Klaus Modick hat mit „Leonard Cohen“ eine Hommage an den Künstler abgeliefert, der mit seiner rauchigen Stimme und den lyrischen Texten seiner Lieder fasziniert hat. Diese Faszination ist in allen „Tracks“, wie hier die Kapitel heißen, spürbar und lässt ohne Weiteres an autobiographische Züge des Geschriebenen glauben. Alter und Lebenslauf des Protagonisten passen, dessen humorvolle Beschreibung lässt einen sympathischen Umgang mit den eigenen kleinen Fehlern vermuten.
Auch im inzwischen gesetzten Alter hat Modick nicht nur die Zeit seiner Jugend nicht vergessen, er beherrscht es wunderbar, seinen Lesern diese Zeit nahezubringen, mit allem, was dazugehört, dem alten Auto, den Grenzkontrollen, die unbändige Sehnsucht nach Freiheit.

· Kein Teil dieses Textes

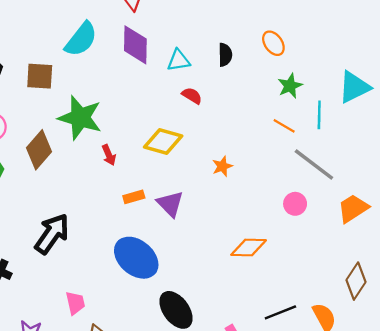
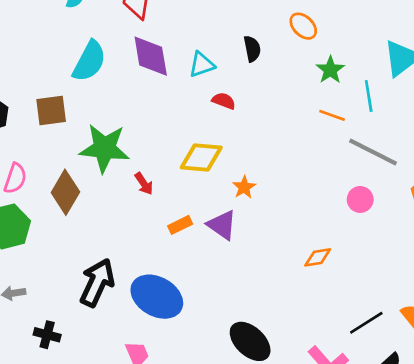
orange star: (222, 166) -> (244, 187), moved
orange diamond: (249, 248) -> (318, 257), size x0.7
blue ellipse: (136, 258) -> (157, 297), moved

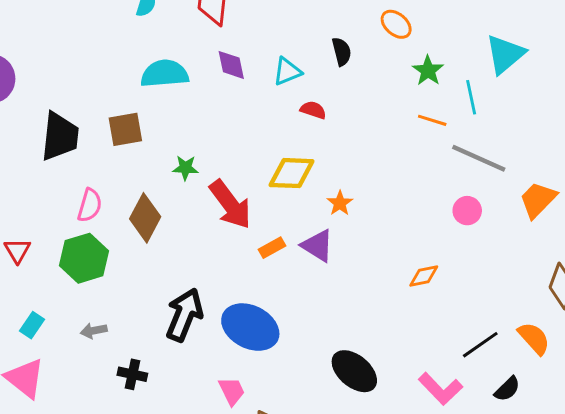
purple diamond: (151, 56) -> (231, 65), size x0.7
cyan semicircle: (89, 61) -> (165, 74), turned -120
green star: (104, 148) -> (185, 168), size x0.5
red arrow: (144, 184) -> (230, 204), size x2.0

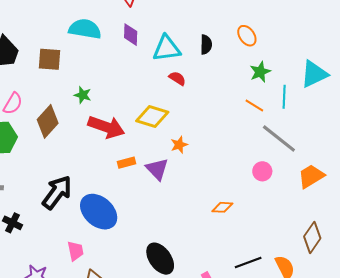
cyan triangle: (287, 71) -> (167, 48), size x1.4
red arrow: (230, 204) -> (106, 127), turned -48

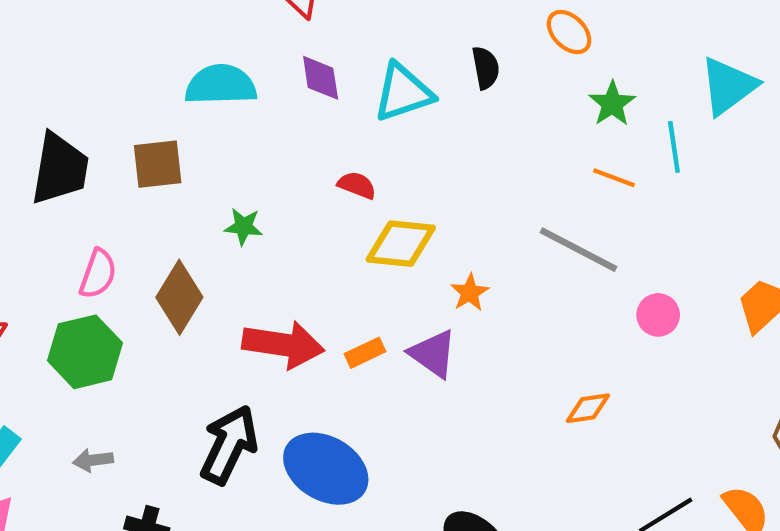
red semicircle: (177, 78) -> (357, 185), moved
red arrow: (106, 127) -> (283, 344), moved
gray line: (279, 139) -> (579, 250), moved

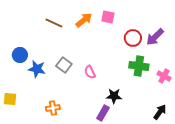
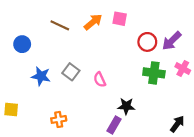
blue circle: (20, 55) -> (22, 44), moved
pink cross: (164, 76) -> (183, 68), moved

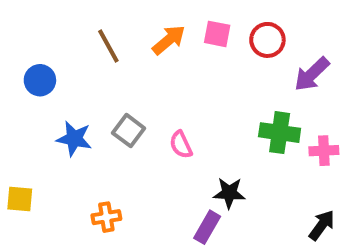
brown line: (60, 25) -> (108, 46), turned 36
red circle: (147, 42) -> (267, 40), moved
pink cross: (183, 68) -> (324, 151), moved, turned -32

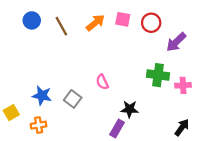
blue circle: (40, 80) -> (32, 20), moved
gray square: (129, 131) -> (73, 99), moved
blue star: (74, 139) -> (42, 96), moved
yellow square: (20, 199) -> (11, 113), turned -35
orange cross: (106, 217) -> (39, 125), moved

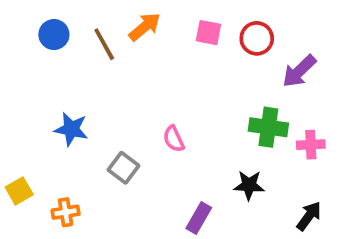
orange arrow: (95, 23) -> (145, 27), moved
blue star: (42, 96) -> (71, 129), moved
black star: (130, 109) -> (249, 185), moved

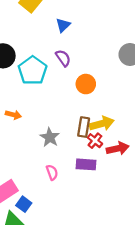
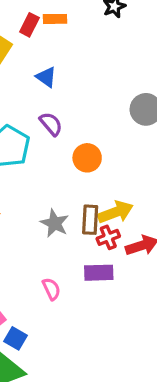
blue triangle: (63, 25) -> (46, 77), turned -35
gray star: (50, 137) -> (55, 223), moved
red cross: (95, 141) -> (108, 237), turned 35

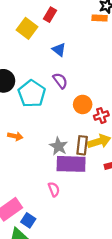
orange rectangle: (55, 19) -> (100, 18), moved
red cross: (108, 237) -> (101, 116), moved
purple rectangle: (99, 273) -> (71, 164), moved, size x1.5

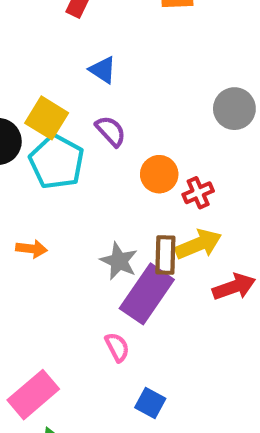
yellow square: (27, 28) -> (47, 118), moved
purple rectangle: (71, 164) -> (147, 294), turned -52
blue square: (28, 220) -> (150, 403), moved

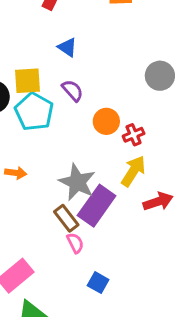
yellow square: (47, 118) -> (27, 81), turned -36
yellow arrow: (198, 244) -> (133, 171), turned -36
brown rectangle: (165, 255) -> (66, 218), moved, turned -40
gray star: (119, 261) -> (77, 182), size x1.4

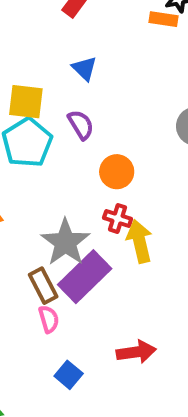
red cross: (134, 135) -> (118, 218), moved, turned 30
yellow arrow: (133, 171) -> (139, 241), turned -56
red arrow: (158, 201) -> (136, 352), moved

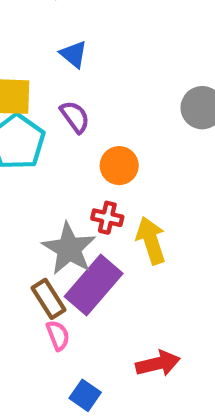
red cross: (118, 218) -> (107, 218), moved

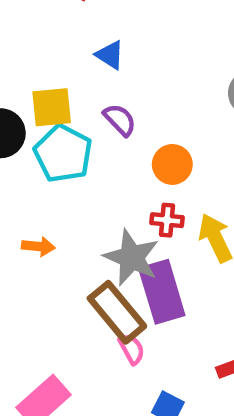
purple rectangle: (94, 285) -> (162, 292), turned -50
brown rectangle: (48, 299) -> (117, 312), size x1.5

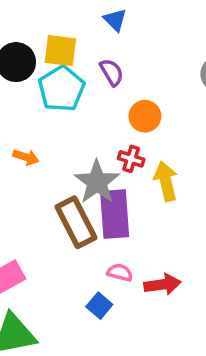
pink semicircle: (132, 349) -> (120, 272), moved, turned -60

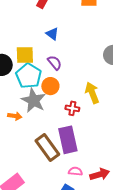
orange circle: (145, 116) -> (50, 86), moved
yellow arrow: (166, 181) -> (92, 93), moved
gray star: (97, 182) -> (34, 100), moved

Charmant die Querverweise auf Möglichkeiten, Schallplatten in Kabinen anzuhören oder die Beschreibung von alten Radiosendungen.

Der Roman ist mit etwa 100 Seiten kein Großereignis, doch diese 100 Seiten wissen eine komplette Geschichte zu erzählen, komprimiert, fast so schön und eingängig wie ein Liedtext.
Fast so schön wie Leonard Cohens „Suzanne“.